• Image about Pickle
Zohar Lazar

Who says work and pleasure can't be combined? Our author, that's who.

Already I'm being bad. The first thing I do when I'm shown our room at the luxury resort in Barbados is to case it for an Internet connection. They had been vague about this on the telephone. "Some rooms" had access, I'd been told. When I wondered out loud if mine would be one of those rooms, they, too, expressed wonderment. We would all find out together. And the answer is: No, my room is not one of those rooms.

I'm here in Barbados because I could really use a vacation, yet I really can't permit myself to take one because I've really got too much to do, which is really stressing me out. The best I can offer myself is a change of scenery for my work. "Vacations are overrated" - that's the assessment of a woman I know whom I'll call Pickle … though, if Pickle meant it, why is she here with me? She craves massages and pedicures, like most girls, but more often than not, she exhibits type A behavior. I ask her what her goal is on this trip. That's how we talk to each other.

"To concentrate," she replies. That's my Pickle.

The place where we're staying is called the House, situated on the Caribbean coast of Barbados at sandy Paynes Bay. In addition to its exquisite location, the House is small (though much bigger than a house) and unfussy and caters to adults. Its website promises "a setting so inspiring, so seductively sensual …" Meaning romance - which Pickle and I have no time for - but also solitude. The "ambassador" (that's the House's term for the hired help) who hands us a welcome daiquiri - and who's wearing an all-white wardrobe and thus looks less like an ambassador and more like a monk-bartender amalgam - tells us to call him whenever we need something.

We've come to the right place. The House, behind security gates, is barely visible from the street. Once inside, you step onto dark wooden floors that lead to an open-air bar and then to a deck that explodes out into a staggering vista of the Caribbean. Torches line the walkway. White-clad ambassadors glide in and out of view as if on ice skates. There's ambient music - Pickle insists it's Tom Petty, but I can't hear it over the waves - and the occasional grinding­ of the daiquiri blender. I feel removed. But I also feel like I could … well … get a little bit of … y'know … work done here.

Our ambassador has read me like a cheap novel. Before leaving us, he shows us the House's library. Inside are two computers with Internet hookups.

I steal a glance at Pickle. Her eyes say yes!

On our way past the bar, we see a stack of papers on a counter: today's editions of the [London] Times and the Washington Post. Double yes!

Call us pathetic, but you have to admit we're on to something. Getting away from it all, except not really - it's an idea whose time has come.
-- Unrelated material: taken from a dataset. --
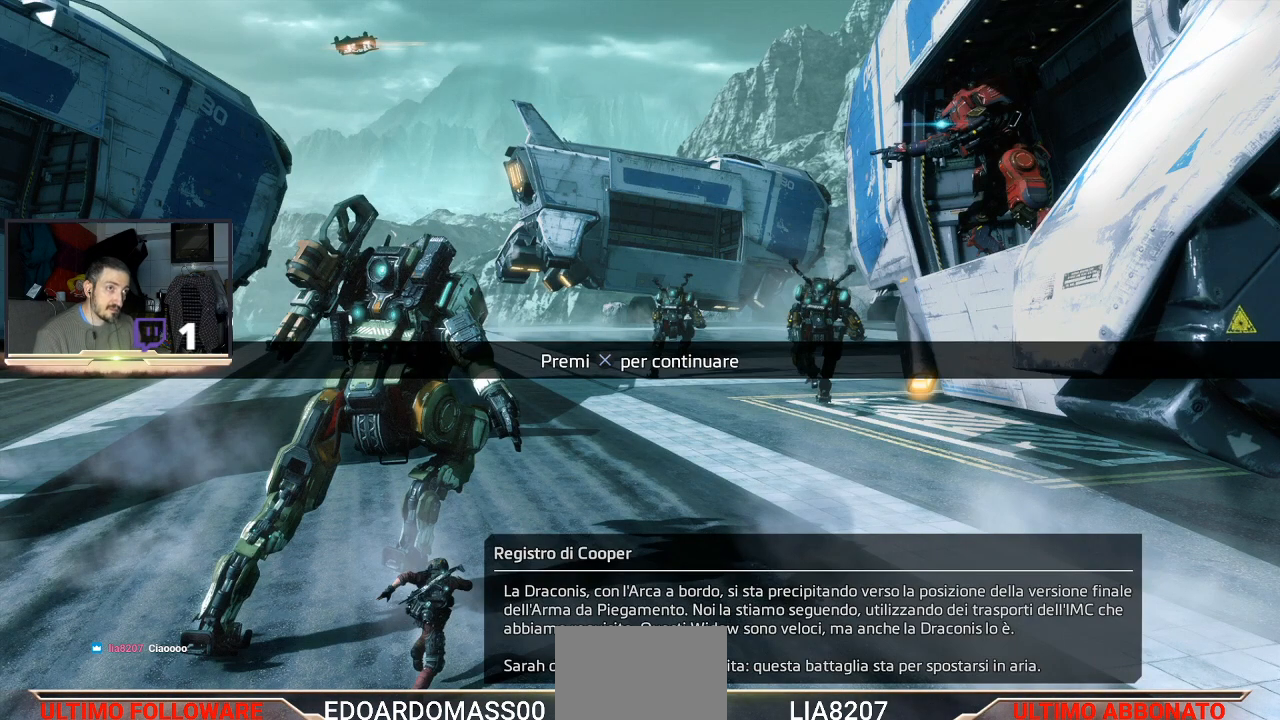
{"buttons": [], "left_stick": "center", "right_stick": "center", "events": [[133, "CROSS", "up"]]}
I live in Washington, D.C., where everyone is chronically overworked. They never use their vacation time. How pathetic is that? I've never believed that work and play have to be mutually exclusive functions like eating and sleeping. You always hear people say, "I do my best work when …," and they're never referring to work done at the office. So why not embrace the obvious? Why not do your best work in Barbados?

Pickle and I are sharing a suite that has two bathrooms and two balconies overlooking the water. We've packed identically: a laptop and a suitcase filled with summer clothes, books, magazines, and office documents. Pickle emerges from her bathroom in a bikini, holding a container of sunblock in one hand and a book in the other.

"Chop-chop," she urges.

The water is an unsullied blue, and its waves are persistently gentle. But the sun is not - and because I've spent the better part of two years huddled inside with my laptop, writing a book, I am as white as a refrigerator. Pickle's way ahead of me. She stretches out beneath a canopy. I take my place beside her. For beach reading, I've brought along Cobra II, a zesty little tale about the invasion of Iraq. Pickle is reading Senator Barack Obama's autobiography. I notice a British couple mounting a Jet Ski and laughing as they tear across the surface of the sea.